_TASKS_.
**1)** Decide whether each statement agrees with the passage on prayer. Answer yes or no and quote the words of the passage that decide it.
(a) Prayer is described as momentarily forgetting the world in order to put our mind on God.
(b) We can manufacture grace through effort.
(c) Setting aside time for God is easy.
**2)** Answer these questions from the passage on prayer.
(a) Who is constantly reaching out for us?
(b) What do we tell God by setting aside time for him?
(c) When the world is not trying to get our attention, what do our own minds come up with?
**3)** Write the next part of the passage on prayer, continuing from its last sentence.

_DOCUMENT PASSAGE_.
● ● ● ● ●
Making time to love God and my fellows

Having a disciplined prayer life is essential if we want to establish and maintain a relationship with God. Prayer is the act of momentarily forgetting the world in order to put our mind on God. It is a decision to leave everything else behind so that, even if for a moment, we may seek union with our creator, to spend time with him, and to get to know him. 

While God is constantly reaching out for us whether we know it or not, it is up to us to reach back to make the connection. We cannot manufacture grace or salvation through effort, but we can develop a relationship with the source of grace and the giver of salvation. We have to do some of the work.

By setting aside time for God, we are telling him that he is important to us, that our relationship with him matters. This will mean that other things are going to have to wait. If our relationship with God is our priority, we must act like it. 

This is not easy to do. There are an infinite number of distractions in this life vying for us to choose them over God. When the world is not trying to get our attention, our own minds come up with things to worry about, to desire, or obsess over. It is as if we are wired for an inattention on God.
● ● ● ● ●
_ENTRIES PROVIDED_.
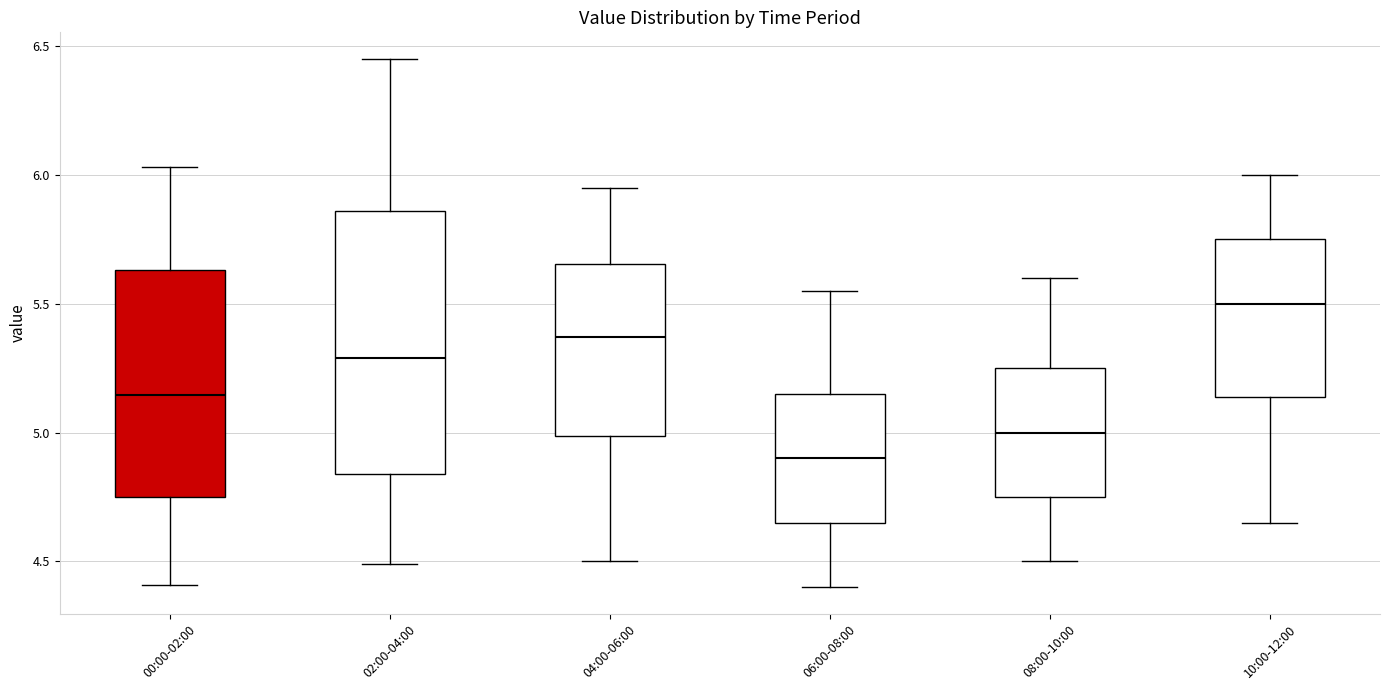

Reading left to right, read every box against the y-axis: the position of its median line, the range the box covers, and the ends of its whiskers. The values are not printed on the chart, so give them approximately, as read against the axis.

00:00-02:00: median 5.15, box 4.75 to 5.65, whiskers 4.40 to 6.05
02:00-04:00: median 5.30, box 4.85 to 5.85, whiskers 4.50 to 6.45
04:00-06:00: median 5.35, box 5.00 to 5.65, whiskers 4.50 to 5.95
06:00-08:00: median 4.90, box 4.65 to 5.15, whiskers 4.40 to 5.55
08:00-10:00: median 5.00, box 4.75 to 5.25, whiskers 4.50 to 5.60
10:00-12:00: median 5.50, box 5.15 to 5.75, whiskers 4.65 to 6.00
● ● ● ● ●
_EXERCISE RESPONSES_.
**1)**
(a) Yes: "Prayer is the act of momentarily forgetting the world in order to put our mind on God."
(b) No: "We cannot manufacture grace or salvation through effort"
(c) No: "This is not easy to do."

**2)**
(a) God.
(b) That he is important to us and that our relationship with him matters.
(c) Things to worry about, to desire, or obsess over.

**3)**
This morning in prayer, for example, my daughter, my wife, and my phone were all trying to draw me away from God. None of it was malicious, except maybe the phone. I’m becoming ever more convinced that my phone and everything it represents it a tool of the devil, but I digress. 

My daughter and my wife were not even trying to get my attention. I do my best to take care of them and, in turn, they try to respect my prayer time. It’s just that I could hear them getting ready for school and work, respectively, and my mind started to wander away from God and toward what I could do to help them or to get involved with their interactions. 

They didn’t even need my help. I had already made breakfast for my daughter and her lunch was made the night before. She was fully dressed and everything was packed for school. My wife was simply doing her own thing and getting herself ready for work. Everything was fine, but my mind insisted upon engaging with them which meant not being open to receive God’s quiet presence. 

My own brain was trying to keep me away from God and my silent prayer. It wanted to do anything but sit still in God’s presence. It told me that, by sitting quietly in prayer I was being a bad father, a negligent husband, and that I was being selfish. Again, neither my daughter nor my wife actually needed me. 

I had already done my part for my family before sitting down to pray and they were perfectly fine in that moment without me, but my mind rebelled at the silence and rejected the idea that I could simply be still for a while and allow God to be God. But this was my prayer time. That means, before I even sat down, it was decided that all I was going to do for the next hour was to pray, read, and pray some more.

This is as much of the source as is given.